*** EXCERPT TO READ Section Begins ***

The emergence of the COVID-19 pandemic has tested the healthcare industry vigorously over the past two years but the trying times has seen new technologies rolled out rapidly to cope with the changing landscape.
It has forced all kinds of medical personnel to embrace technology and investigate new technologies to revolutionize their working lives – no matter how difficult it might have been to try. So what could be the new emerging trends that technology and computers could provide the healthcare industry moving into 2022?
Managing Telehealth
Rather than all patients physically attending GP or hospital appointments, many have had to switch to having a telehealth appointment instead.
By using apps such as FaceTime or Zoom to conduct appointments, it has allowed patients and medical personnel to still function without leaving their homes in a lockdown situation.
For medical personnel too, it has allowed them to continue managing their schedules whilst minimizing the risk of exposure to COVID when possible.
It’s a practice that won’t disappear anytime soon as telehealth appointments can still play a vital role in modern medicine. Patients and doctors can use medical apps on smartphones to share data and results in real-time and discuss progress on certain medical issues.
As healthcare apps are almost now standard features on iOS and Android platforms, it will become easier for information to be shared between patients and doctors accurately and allow for more precise diagnosis and treatments.
Online Pharmacies
Sometimes, it’s difficult to get medicine or prescriptions processed if your child is sick late at night or you live in remote areas.
However, the arrival of online pharmacies has eliminated that issue for people who are in need at a time like that and access medicine in times of need.
Online pharmacies are only set to grow further and their ability to allow access to medicine 24/7 or even get medicine delivered to your doorstep will make healthcare accessible to those in need both in rural communities or who don’t have the chance to get to the chemist before they close.

*** EXCERPT TO READ Section Ends ***
*** DATASET ENTRIES Section Begins ***

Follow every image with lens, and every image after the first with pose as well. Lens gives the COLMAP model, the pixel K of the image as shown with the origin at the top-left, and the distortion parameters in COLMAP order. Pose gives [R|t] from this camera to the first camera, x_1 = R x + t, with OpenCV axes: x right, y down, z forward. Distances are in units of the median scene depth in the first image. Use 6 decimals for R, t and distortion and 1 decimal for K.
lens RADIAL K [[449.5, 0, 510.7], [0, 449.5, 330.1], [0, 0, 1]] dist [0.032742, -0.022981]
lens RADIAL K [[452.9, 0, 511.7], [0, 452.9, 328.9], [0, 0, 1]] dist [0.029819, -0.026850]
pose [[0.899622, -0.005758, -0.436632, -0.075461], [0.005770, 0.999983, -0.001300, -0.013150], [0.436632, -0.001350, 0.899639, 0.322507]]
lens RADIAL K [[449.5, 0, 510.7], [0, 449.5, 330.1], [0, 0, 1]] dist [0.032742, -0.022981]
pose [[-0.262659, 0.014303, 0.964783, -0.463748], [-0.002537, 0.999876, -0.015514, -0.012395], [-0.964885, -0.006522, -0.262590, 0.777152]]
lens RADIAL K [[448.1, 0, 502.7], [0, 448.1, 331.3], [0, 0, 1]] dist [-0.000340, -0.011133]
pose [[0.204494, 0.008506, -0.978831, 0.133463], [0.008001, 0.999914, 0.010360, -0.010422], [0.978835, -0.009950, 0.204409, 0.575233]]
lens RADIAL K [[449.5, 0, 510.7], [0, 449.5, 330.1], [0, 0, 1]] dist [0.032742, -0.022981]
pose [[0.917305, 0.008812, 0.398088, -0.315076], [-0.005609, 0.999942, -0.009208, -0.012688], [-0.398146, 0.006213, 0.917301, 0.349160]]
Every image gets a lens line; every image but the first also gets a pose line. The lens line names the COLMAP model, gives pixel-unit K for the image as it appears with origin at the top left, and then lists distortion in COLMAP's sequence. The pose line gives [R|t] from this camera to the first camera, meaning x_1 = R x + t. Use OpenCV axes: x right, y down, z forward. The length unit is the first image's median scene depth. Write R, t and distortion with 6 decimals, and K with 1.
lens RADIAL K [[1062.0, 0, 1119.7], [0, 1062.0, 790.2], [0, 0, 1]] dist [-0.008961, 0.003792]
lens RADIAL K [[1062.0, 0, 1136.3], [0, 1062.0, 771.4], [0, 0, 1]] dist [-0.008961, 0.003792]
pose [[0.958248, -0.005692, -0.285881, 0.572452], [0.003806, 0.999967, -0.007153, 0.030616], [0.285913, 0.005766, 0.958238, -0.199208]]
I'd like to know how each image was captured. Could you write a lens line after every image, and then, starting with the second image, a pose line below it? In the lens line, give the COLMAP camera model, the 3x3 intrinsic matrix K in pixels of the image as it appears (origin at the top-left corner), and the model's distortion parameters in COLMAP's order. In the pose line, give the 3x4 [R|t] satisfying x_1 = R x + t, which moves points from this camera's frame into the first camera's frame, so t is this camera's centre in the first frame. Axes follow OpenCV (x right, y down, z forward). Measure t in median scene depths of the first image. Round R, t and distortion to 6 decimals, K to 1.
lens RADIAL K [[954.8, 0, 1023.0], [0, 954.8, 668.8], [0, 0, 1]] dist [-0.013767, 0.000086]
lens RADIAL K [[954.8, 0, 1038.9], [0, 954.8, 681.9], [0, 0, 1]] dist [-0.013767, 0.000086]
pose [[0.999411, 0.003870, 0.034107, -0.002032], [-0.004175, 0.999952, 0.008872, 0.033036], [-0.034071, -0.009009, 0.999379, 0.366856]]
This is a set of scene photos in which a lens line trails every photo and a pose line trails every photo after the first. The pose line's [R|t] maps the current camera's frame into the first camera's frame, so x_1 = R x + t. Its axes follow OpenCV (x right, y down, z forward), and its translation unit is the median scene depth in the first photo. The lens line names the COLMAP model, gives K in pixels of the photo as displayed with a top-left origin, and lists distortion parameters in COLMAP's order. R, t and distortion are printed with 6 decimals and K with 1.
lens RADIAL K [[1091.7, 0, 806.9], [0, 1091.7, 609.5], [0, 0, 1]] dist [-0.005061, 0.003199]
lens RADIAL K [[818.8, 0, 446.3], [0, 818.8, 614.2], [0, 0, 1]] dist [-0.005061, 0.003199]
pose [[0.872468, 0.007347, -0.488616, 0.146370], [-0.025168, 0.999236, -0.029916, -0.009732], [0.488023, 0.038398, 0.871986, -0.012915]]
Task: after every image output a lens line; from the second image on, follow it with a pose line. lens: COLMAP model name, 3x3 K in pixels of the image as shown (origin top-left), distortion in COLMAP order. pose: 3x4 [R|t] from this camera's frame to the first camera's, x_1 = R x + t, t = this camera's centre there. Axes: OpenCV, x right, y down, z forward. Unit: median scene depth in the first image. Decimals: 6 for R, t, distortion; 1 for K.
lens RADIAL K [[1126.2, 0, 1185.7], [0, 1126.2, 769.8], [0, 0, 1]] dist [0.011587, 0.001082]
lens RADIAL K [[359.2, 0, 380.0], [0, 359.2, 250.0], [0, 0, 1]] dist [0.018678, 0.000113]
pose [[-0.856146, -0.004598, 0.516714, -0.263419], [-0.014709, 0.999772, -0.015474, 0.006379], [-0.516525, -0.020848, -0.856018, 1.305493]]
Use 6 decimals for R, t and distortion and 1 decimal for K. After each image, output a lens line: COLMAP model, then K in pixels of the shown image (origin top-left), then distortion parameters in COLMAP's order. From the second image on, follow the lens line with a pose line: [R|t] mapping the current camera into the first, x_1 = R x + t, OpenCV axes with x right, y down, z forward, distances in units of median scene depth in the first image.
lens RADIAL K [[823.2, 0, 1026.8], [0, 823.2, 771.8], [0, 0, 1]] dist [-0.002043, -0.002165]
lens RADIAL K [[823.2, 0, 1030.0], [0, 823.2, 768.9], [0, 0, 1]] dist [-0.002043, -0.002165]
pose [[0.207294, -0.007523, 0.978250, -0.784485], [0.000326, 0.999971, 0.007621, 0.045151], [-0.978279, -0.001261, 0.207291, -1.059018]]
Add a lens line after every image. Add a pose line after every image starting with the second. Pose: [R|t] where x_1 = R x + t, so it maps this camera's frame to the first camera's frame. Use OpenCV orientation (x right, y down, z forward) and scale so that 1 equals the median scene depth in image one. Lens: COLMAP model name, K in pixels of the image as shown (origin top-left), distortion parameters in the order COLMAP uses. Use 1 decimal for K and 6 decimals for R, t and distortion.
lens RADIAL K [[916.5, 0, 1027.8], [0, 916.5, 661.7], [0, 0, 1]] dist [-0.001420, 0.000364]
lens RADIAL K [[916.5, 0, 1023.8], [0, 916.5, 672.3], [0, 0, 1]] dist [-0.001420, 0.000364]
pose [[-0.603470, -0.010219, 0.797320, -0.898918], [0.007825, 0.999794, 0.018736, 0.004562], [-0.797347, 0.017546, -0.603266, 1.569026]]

*** DATASET ENTRIES Section Ends ***

* _WORK TASK A_
Which apps and software platforms does the healthcare technology article mention by name?
* _WORK TASK B_
Continue the healthcare technology article from its final sentence.

* _ANSWER A_
FaceTime, Zoom, iOS, Android

* _ANSWER B_
3D Printing Evolution
As 3D printing has become standard across many industries, it has slowly but surely transformed the health industry in designing implants and even new organs.
The newest innovations involve taking the biological data of a patient and designing new organs or parts that are custom-made for their actual body and the dilemma they are faced with.
Although the cost of making custom parts are still quite high in many parts of the world, the ability to make individual and customized items for a patient could significantly increase the impact of how quick doctors can treat patients with an improved long-term prognosis.
Automatic Diagnostics
With so much medical data readily accessible online, there is more potential than ever before for someone feeling unwell to diagnose themselves without physically seeing a doctor.
Instead, using an automated diagnostic system could prove to be the way forward saving GP’s and specialists time and giving them more chance to focus on urgent emergencies.
Having an automated system does run the risk of misdiagnosis should someone enter the wrong symptoms or if they are not clear on their symptoms.
However, the technology is ever-involving and becoming more accessible to allow people suffering from common ailments such as colds or cases of flu to get a quick diagnosis without stepping foot into a doctor’s surgery.
Treading The Fine Line
As always, evolving technologies will always take a little while to eliminate their flaws and be cheaper to run as they are used more frequently.
However, the growing autonomy that technology is providing healthcare professionals allows patients access to treatment faster and easier at a time where both the industry and the world itself slowly embrace the new normal and the trends that emerge from it.